### 本文
インターネットラジオ生放送の実践法を基礎からわかりやすく解説!

アナウンスのトレーニング/日本語アクセントの基本

日本語アクセントの基本

 本稿では、日本語のアクセントの基本について解説する。

アクセントとは?

 一つの言葉のある決まった部分を、高くあるいは強く発音することによって、その言葉の持つ意味・内容を決めることをアクセントという。
日本語のアクセントは、主に音の高さによって表現される。
日本語には、発音が同じでアクセントの異なる同音異義語が無数に存在するため、標準的な日本語のアクセントを習得することは、言葉の意味を正確に伝えるために、避けて通れないと言っていいだろう。
 誰でも生まれたときから周りの人々の話す言葉を聞き始める。
言葉は耳で聞いて習得するため、今自分が話している言葉は、幼い頃に周りの人々が話していた言葉の影響を大きく受けている。
日本語には多くの方言が有る。同じ意味の言葉であっても、発音はもちろんのこと、アクセントも様々だ。
一般に、発音の違いについては、比較的容易に直すことができるが、アクセントについてはそうで無い場合が多いと言われる。
人が声を出す場合、音の大きさを変化させるより、高さを変化させる方が難しく、関西圏で話される言葉と、関東圏で話される言葉では、喉の筋肉の使い方に違いがあると聞いたことがある。また、「無アクセント」と呼ばれる、アクセントの決まりを持たない方言を話す地域も有り、これらの地域で言葉を習得した人々は、アクセントの違いによる表現をする習慣が無いことも、正しいアクセントの習得を困難にしている要員の一つと言えるだろう。
 しかし、テレビやラジオのアナウンサーの話す言葉を注意深く聞き、自分の話す言葉の違いを一つ一つ見つけて、時間をかけて学習することで、必ず道は開けるはずだ。ちなみに、NHK杯全国高校放送コンテストの上位入賞者には、「無アクセント」の方言を話す地域の人々が多い。筆者の育った栃木県も無アクセントの方言を話す地域で有り、それを踏まえた経験からの推論ではあるが、これらの地域の人々は、学習に当たって、自分の話している言葉のアクセントが、標準的な日本語アクセントと大きく違うことを認識しやすく、ことさらアクセントに注意しながら練習を進めるためではないかと考える。

アクセントによる意味の違いの例

 以下の文章は、正しいアクセントで音読することで、正確に意味が伝わる。

### 課題 a
下記のレコードのすべての行を、空行を除いて番号付きリストに収めてください。

### データ
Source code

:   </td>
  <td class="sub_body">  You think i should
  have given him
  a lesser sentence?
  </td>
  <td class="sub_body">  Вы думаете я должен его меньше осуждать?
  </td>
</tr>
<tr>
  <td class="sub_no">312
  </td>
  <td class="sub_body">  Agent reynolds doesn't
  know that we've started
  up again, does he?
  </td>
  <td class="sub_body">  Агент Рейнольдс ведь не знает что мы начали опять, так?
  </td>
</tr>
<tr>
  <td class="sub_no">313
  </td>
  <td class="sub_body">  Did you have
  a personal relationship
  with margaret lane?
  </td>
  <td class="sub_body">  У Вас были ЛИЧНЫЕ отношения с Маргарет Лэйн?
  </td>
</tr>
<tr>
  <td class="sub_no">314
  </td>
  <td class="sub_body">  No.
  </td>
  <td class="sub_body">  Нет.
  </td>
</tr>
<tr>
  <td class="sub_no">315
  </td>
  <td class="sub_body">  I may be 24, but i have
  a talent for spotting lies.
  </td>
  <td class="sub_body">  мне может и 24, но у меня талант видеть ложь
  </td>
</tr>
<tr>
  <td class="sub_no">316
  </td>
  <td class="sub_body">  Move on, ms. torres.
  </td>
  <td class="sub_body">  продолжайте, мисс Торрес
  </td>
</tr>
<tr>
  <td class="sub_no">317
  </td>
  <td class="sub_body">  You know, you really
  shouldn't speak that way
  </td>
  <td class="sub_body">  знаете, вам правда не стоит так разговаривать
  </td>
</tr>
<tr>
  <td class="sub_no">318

### 課題 b
日本語アクセントについての本文のうち、「日本語のアクセントは、主に音の高さによって表現される。」から「葉の影響を大きく受けている。」までを一字一句違えずに書き写してください。

### 解答 a
1. Source code
2. :   </td>
3.   <td class="sub_body">  You think i should
4.   have given him
5.   a lesser sentence?
6.   </td>
7.   <td class="sub_body">  Вы думаете я должен его меньше осуждать?
8.   </td>
9. </tr>
10. <tr>
11.   <td class="sub_no">312
12.   </td>
13.   <td class="sub_body">  Agent reynolds doesn't
14.   know that we've started
15.   up again, does he?
16.   </td>
17.   <td class="sub_body">  Агент Рейнольдс ведь не знает что мы начали опять, так?
18.   </td>
19. </tr>
20. <tr>
21.   <td class="sub_no">313
22.   </td>
23.   <td class="sub_body">  Did you have
24.   a personal relationship
25.   with margaret lane?
26.   </td>
27.   <td class="sub_body">  У Вас были ЛИЧНЫЕ отношения с Маргарет Лэйн?
28.   </td>
29. </tr>
30. <tr>
31.   <td class="sub_no">314
32.   </td>
33.   <td class="sub_body">  No.
34.   </td>
35.   <td class="sub_body">  Нет.
36.   </td>
37. </tr>
38. <tr>
39.   <td class="sub_no">315
40.   </td>
41.   <td class="sub_body">  I may be 24, but i have
42.   a talent for spotting lies.
43.   </td>
44.   <td class="sub_body">  мне может и 24, но у меня талант видеть ложь
45.   </td>
46. </tr>
47. <tr>
48.   <td class="sub_no">316
49.   </td>
50.   <td class="sub_body">  Move on, ms. torres.
51.   </td>
52.   <td class="sub_body">  продолжайте, мисс Торрес
53.   </td>
54. </tr>
55. <tr>
56.   <td class="sub_no">317
57.   </td>
58.   <td class="sub_body">  You know, you really
59.   shouldn't speak that way
60.   </td>
61.   <td class="sub_body">  знаете, вам правда не стоит так разговаривать
62.   </td>
63. </tr>
64. <tr>
65.   <td class="sub_no">318

### 解答 b
日本語のアクセントは、主に音の高さによって表現される。
日本語には、発音が同じでアクセントの異なる同音異義語が無数に存在するため、標準的な日本語のアクセントを習得することは、言葉の意味を正確に伝えるために、避けて通れないと言っていいだろう。
 誰でも生まれたときから周りの人々の話す言葉を聞き始める。
言葉は耳で聞いて習得するため、今自分が話している言葉は、幼い頃に周りの人々が話していた言葉の影響を大きく受けている。